Разворачиваем карту. Он в свое место тычет, а я в свое.
А если подумать, у нас и спора тогда не было. Я о Крыме тужу, а он о Смоленщине, о глухой деревушке за Днепром, где остались его старики...
Как-то он заскакивает в палату, костыль прочь:
– Ура! Фрица за Таганрог поперли!..
От таких вестей зуд нетерпения: скорей бы отсюда.
А если к финалу не попаду? Как же тогда? Тяжелые камни с поля со всеми таскал, в стужу пахали, а вот как зеленя пойдут - не увижу?..
За мостом, у подножья горы, - большая поляна. На ней я и набирался сил. Хожу, хожу. Считаю шаги, с каждым днем их больше и больше. Шесть раз обошел поляну, теперь надо семь, восемь... Пусть покой вокруг, тишина первозданная и твой мир ограничен: безоблачное небо, перевязочная, где радуются заживающим ранам, как удачной атаке, палата и друг по несчастью Кондрат. Ты кончил ужин? Шагай на свою поляну, и чтобы десять кругов, не меньше.
Наши войска освободили Мелитополь! А потом как гром среди ясного неба: Тамань - наша! Коса Чушка - наша! Впереди Керчь. Все к черту!
Бегу к старику хирургу, теперь он лечит меня. Ксению Самойловну назначили начальником госпиталя. Доктор выслушал, остро глянул на меня сквозь толстые стекла очков:
– Решил? В драку?
– А я больше ничего не умею.
– Это точно, ваше поколение драчливое!..
Ошеломленно смотрю на него.
– Не таращи понапрасну глаза... герой!
– Я-то себя лучше знаю.
– Еще бы! Куда уж нам. Подумаешь - полвека лечим.
– Доктор уткнулся в чью-то историю болезни.
Побежал к начальнику госпиталя:
– Ксения Самойловна, умоляю, пошлите меня на гарнизонную медицинскую комиссию.

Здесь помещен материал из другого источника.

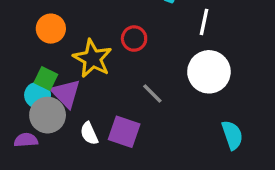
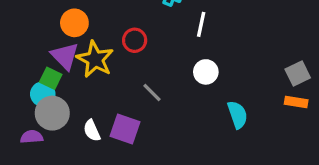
orange circle: (51, 29) -> (74, 23), moved
white circle: (209, 72) -> (206, 72), size x0.6
purple triangle: (66, 93) -> (65, 56), moved
cyan semicircle: (232, 135) -> (238, 115), moved

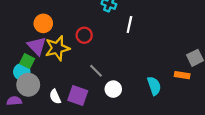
yellow star: (95, 59) -> (57, 48), turned 30
white circle: (206, 72) -> (113, 89), moved
orange rectangle: (296, 102) -> (182, 75), moved

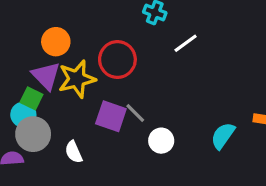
white line: (129, 24) -> (186, 43), turned 42
red circle: (84, 35) -> (117, 60), size x1.5
cyan semicircle: (154, 86) -> (223, 136), turned -126
purple square: (78, 96) -> (111, 116), moved

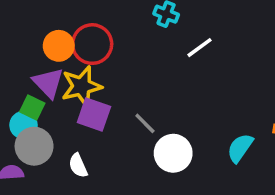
red circle: (117, 60) -> (92, 44), moved
purple square: (111, 116) -> (94, 114), moved
white circle: (161, 141) -> (173, 153), size x1.4

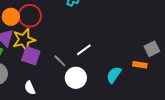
white line: (200, 48) -> (84, 50), moved
white semicircle: (78, 166) -> (30, 88), moved

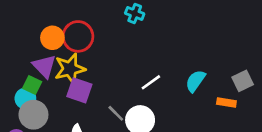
gray line: (60, 61) -> (116, 113), moved
cyan semicircle: (114, 75) -> (195, 81), moved

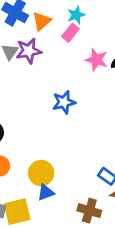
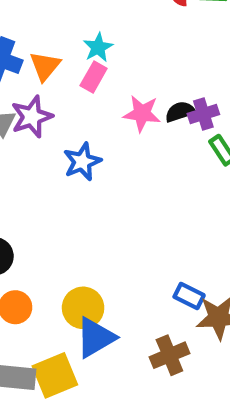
blue star: (64, 102) -> (82, 162), moved
blue triangle: (46, 192) -> (95, 338), size x1.5
brown cross: (89, 211) -> (169, 355), turned -30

– Да вы что - белены объелись?
– Не пошлете - удеру.
Она рассердилась:
– Ну и комиссуйтесь, только потом пеняйте на себя!..
Гарнизонная военно-медицинская комиссия меня забраковала. На продуктовой машине добрался до госпиталя. Садами вышел на свою поляну - ни с кем не хотелось встречаться. Стою у подножья крутой горы, на вершину которой я часто смотрел из окна палаты, думая, одолею ли я ее когда-нибудь. А если сейчас?
Тропа крутая. Силы распределяю расчетливо. Дыхание зачастило, но высоту взял с ходу. Простор вокруг - в дымке видится город. От земли со щедрым высокотравьем несет ароматом, как от чана с суслом, где варится церковное вино кагор.
Сомнения, сомнения... А если окружная забракует? Куда тогда?
4
Стою у вагонного окна. Мелькают телеграфные столбы, медленно уплывают дали синегорья. Хлопок между арыками, кукурузное поле без початков, в лощинах малиновые отсветы каких-то незнакомых трав. И полустанки с бойкоглазыми мальчишками в тюбетейках - машут руками, кривляются.